Aucun bruit dans le hall, pas un client aux comptoirs d'embarquement: à Huesca, dans les Pyrénées espagnoles, un aéroport fantôme attend les hypothétiques voyageurs, symbole d'un pays en crise après avoir construit à tout-va pendant la bulle immobilière.
Sur le parking d'environ 150 places, seules quelques voitures sont garées en ce matin d'automne. Ce sont celles de la vingtaine d'employés encore sur place.
Dans le petit bâtiment qui semble encore neuf, une femme de ménage nettoie les toilettes, tandis qu'à l'extérieur, un engin balaie les trottoirs. La principale activité de l'aéroport de Huesca, inauguré en 2007, consiste désormais en son entretien.
Son cas n'est pas isolé. L'Espagne, dont la croissance a été portée pendant des années par la bulle de la construction avant que celle-ci n'éclate en 2008, compte le plus grand nombre en Europe d'aéroports commerciaux à vocation internationale: 48 publics, 2 privés.
Certains n'ont qu'une poignée de vols, comme Lérida (Catalogne) ou Cordoue (Andalousie).
Les deux aéroports privés sont aussi mal en point: celui de Castellon (région de Valence), inauguré en mars, reste désert, ayant demandé tardivement l'autorisation de vols, celui de Ciudad Real (Castille La Manche), ouvert en 2008, pourrait bientôt fermer. Il a accueilli son dernier vol, de la compagnie Vueling, fin octobre.
Au total, "il y a une vingtaine d'aéroports qui ont moins de 100.000 passagers" par an, alors que 500.000 est le niveau limite pour être rentable, calcule Germa Bel, économiste à l'université de Barcelone, et parmi eux "seuls 2 ou 3 pourraient se justifier, pour lutter contre l'isolement" des îles Canaries, par exemple.
Quinze passagers en juillet, zéro en août, quatre en septembre: si l'aéroport de Huesca vivote, c'est grâce aux avions privés qui l'utilisent.
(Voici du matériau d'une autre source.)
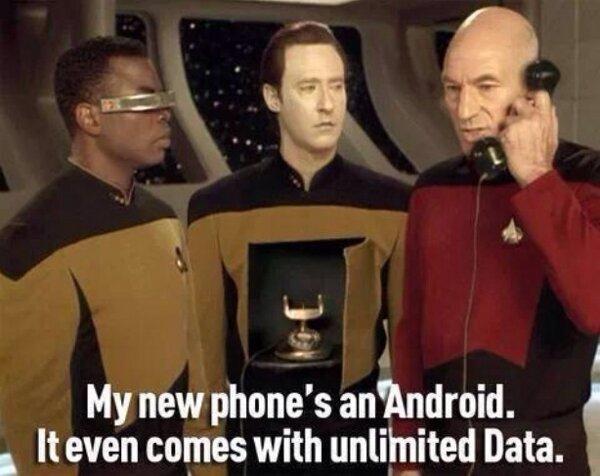
Locate an element on the screen. phone is located at coordinates (545, 80), (306, 343).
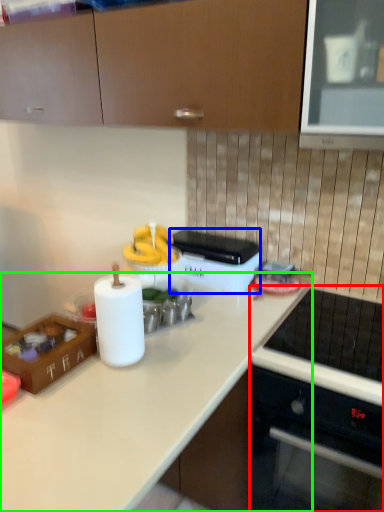
Question: Which is farther away from home appliance (highlighted by a red box)? appliance (highlighted by a blue box) or countertop (highlighted by a green box)?

Choices:
 (A) appliance
 (B) countertop

Answer: (A)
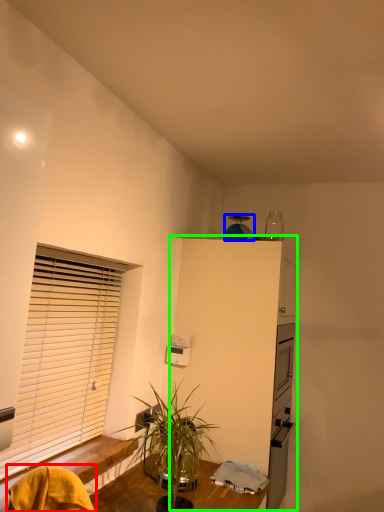
Question: Estimate the real-world distances between objects in this image. Which object is closer to swivel chair (highlighted by a red box), appliance (highlighted by a blue box) or dresser (highlighted by a green box)?

Choices:
 (A) appliance
 (B) dresser

Answer: (B)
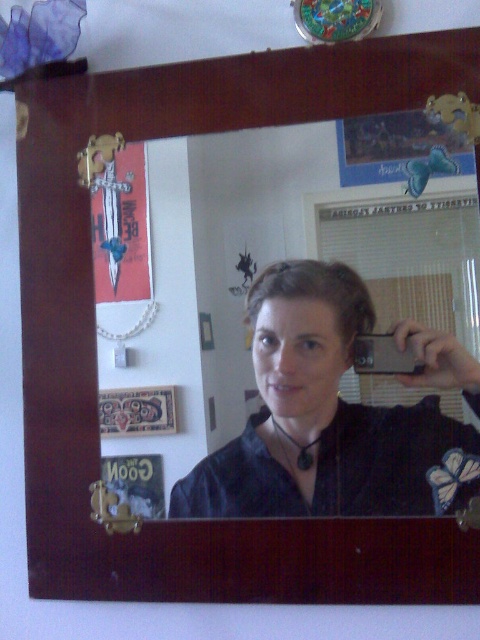
You are trying to determine the exact position of the matte black shirt at center in the image. According to the coordinates provided, what are the x and y values of its location?

The 2D location of the matte black shirt at center is at point with x value 0.656 and y value 0.679.

You are standing in front of the mirror and notice the matte black shirt at center and the wooden picture frame at lower left. Which object is closer to you based on their positions in the reflection?

The matte black shirt at center is closer to you because it is in front of the wooden picture frame at lower left in the reflection.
Le dernier vol commercial a décollé en avril.
Au départ pensée pour la saison de ski, l'infrastructure, qui a coûté 40 millions d'euros, a pâti des faillites de la compagnie aérienne locale Pyrenair et de l'école de pilotes chinoise Top Fly.
Avec 20.000 passagers en quatre ans, cela revient à 2.000 euros d'argent public par voyageur, sans compter les frais courants.
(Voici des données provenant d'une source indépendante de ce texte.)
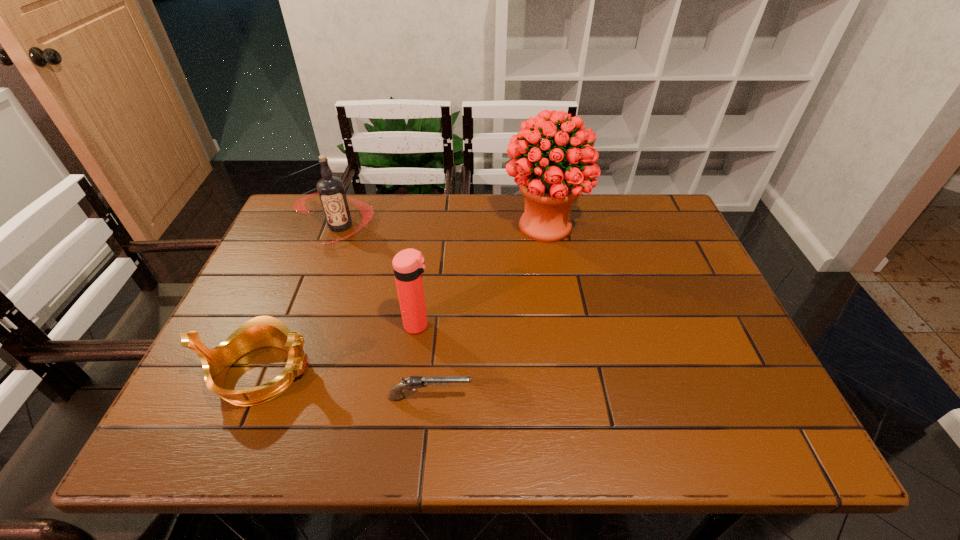
In the image, there is a desktop. At what (x,y) coordinates should I click in order to perform the action: click on vacant space at the left edge. Please return your answer as a coordinate pair (x, y). The width and height of the screenshot is (960, 540). Looking at the image, I should click on (262, 309).

The height and width of the screenshot is (540, 960). Identify the location of free location at the right edge. (668, 338).

In the image, there is a desktop. Where is `vacant space at the far left corner`? vacant space at the far left corner is located at coordinates (328, 231).

This screenshot has height=540, width=960. Find the location of `vacant space at the near left corner`. vacant space at the near left corner is located at coordinates [x=178, y=429].

I want to click on vacant region at the far right corner of the desktop, so click(664, 233).

Where is `free space between the thermos bottle and the tiara`? This screenshot has height=540, width=960. free space between the thermos bottle and the tiara is located at coordinates (340, 349).

Locate an element on the screen. vacant space that's between the bouquet and the third farthest object is located at coordinates (481, 275).

I want to click on vacant space in between the second shortest object and the third farthest object, so click(x=340, y=349).

This screenshot has width=960, height=540. I want to click on free spot between the shortest object and the root beer, so click(x=385, y=312).

The image size is (960, 540). I want to click on vacant point located between the root beer and the rightmost object, so click(443, 226).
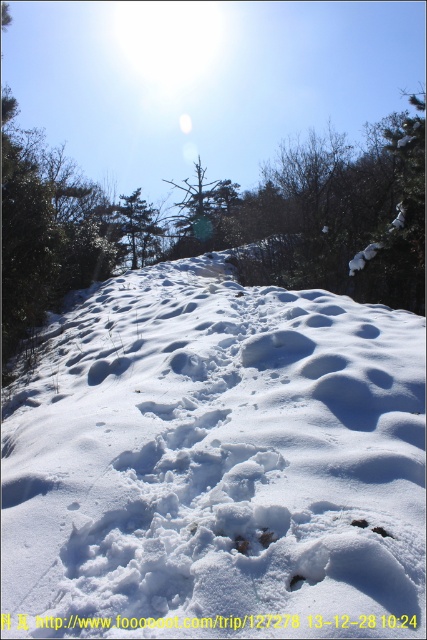
Looking at this image, you are an observer standing in the snowy landscape. You notice two green matte trees in the scene. Which tree, the green matte tree at center or the green matte tree at upper center, appears closer to you?

The green matte tree at center appears closer because it is positioned over the green matte tree at upper center, indicating it is in front.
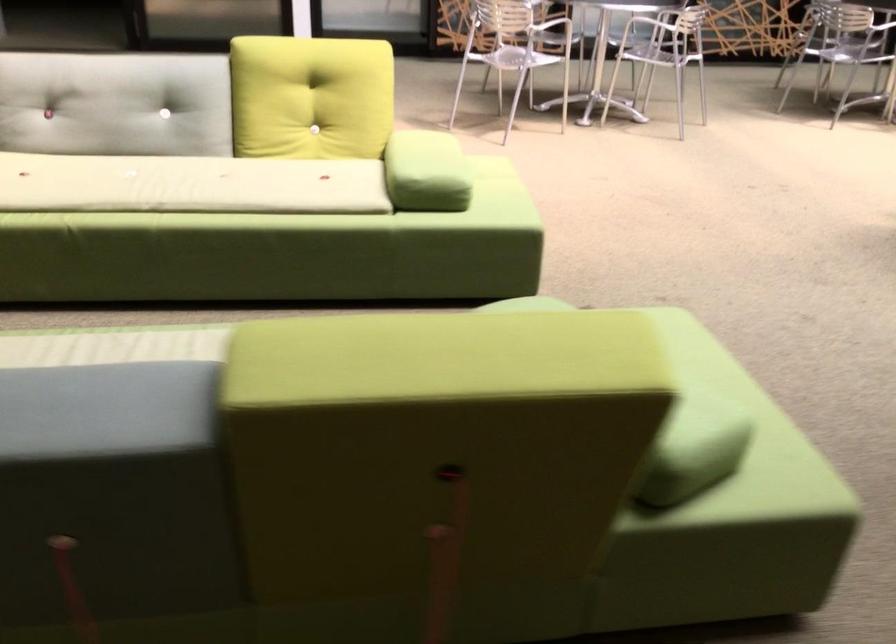
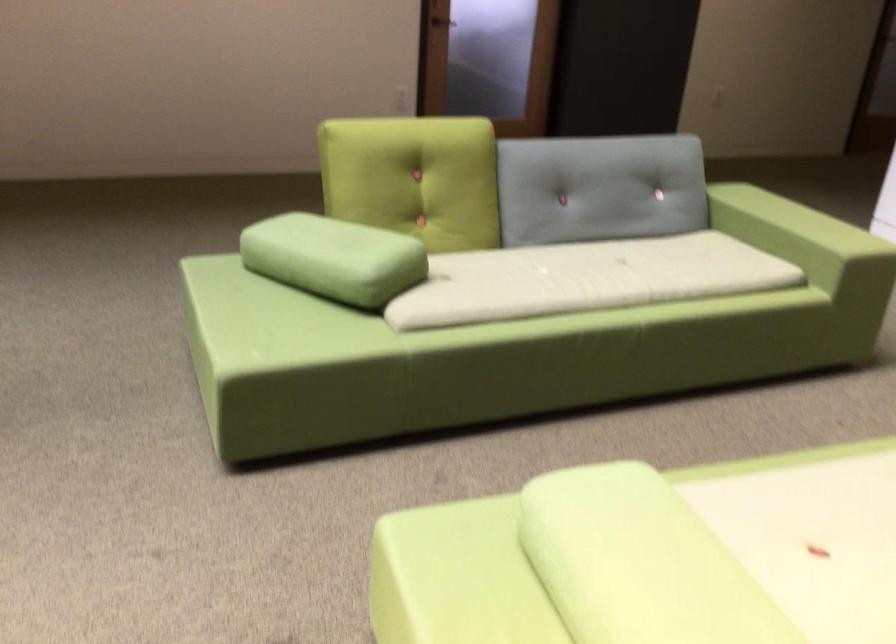
Find the pixel in the second image that matches the point at 432,146 in the first image.

(639, 563)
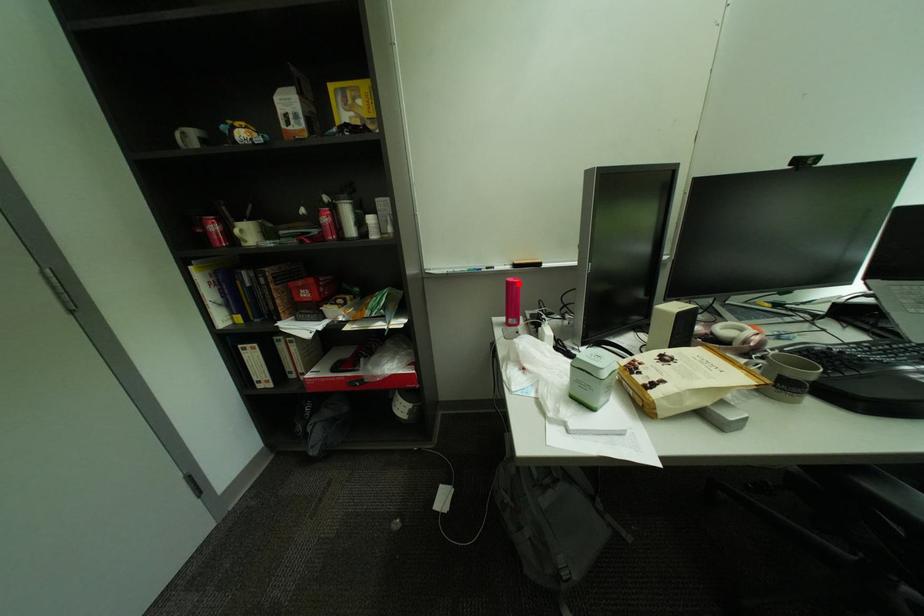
"Il a été conçu sans plan commercial solide", reconnaît Rafael Fernandez de Alarcon, directeur des chantiers publics au gouvernement régional d'Aragon.
D'autant que Huesca, qui compte 50.000 habitants, "est à seulement 70 kilomètres d'un aéroport, celui de Saragosse".
Pour Germa Bel, c'est le parfait exemple de l'excès d'infrastructures dont souffre l'Espagne: "à Huesca, il y a un aéroport, une ligne de TGV et une autoroute!".
Car le pays est aussi numéro deux mondial en kilomètres de grande vitesse, derrière la Chine, et leader européen en kilomètres d'autoroutes.
"Tous les cent kilomètres, il faut un aéroport, pour des raisons de sécurité", et Huesca peut ainsi servir de base pour d'éventuelles opérations de secours dans les Pyrénées, rétorque M. Fernandez de Alarcon.
Mais il ajoute: "c'est nécessaire dans une Europe riche, comme celle de 2000, quand cet aéroport a été envisagé, et cela est mis en doute quand l'Europe est en crise économique".
"Aujourd'hui je ne financerais pas" cet aéroport, admet-il.
"En Espagne il y a eu la bulle immobilière et celle des chantiers publics, et après les bulles et le sur-investissement, vient une longue période de digestion et de paiement de la facture", tranche M. Bel.
A Huesca, le gestionnaire public des aéroports Aena et la région travaillent à réanimer l'aéroport assoupi: le message officiel est qu'il ne doit pas fermer, mais que pour être rentable, il doit attirer des écoles de pilotes.
Le gouvernement régional, qui négocie avec "trois projets" de ce type, se dit "sûr et optimiste pour l'avenir". Selon lui, l'aéroport pourrait même accueillir "quelques vols charters".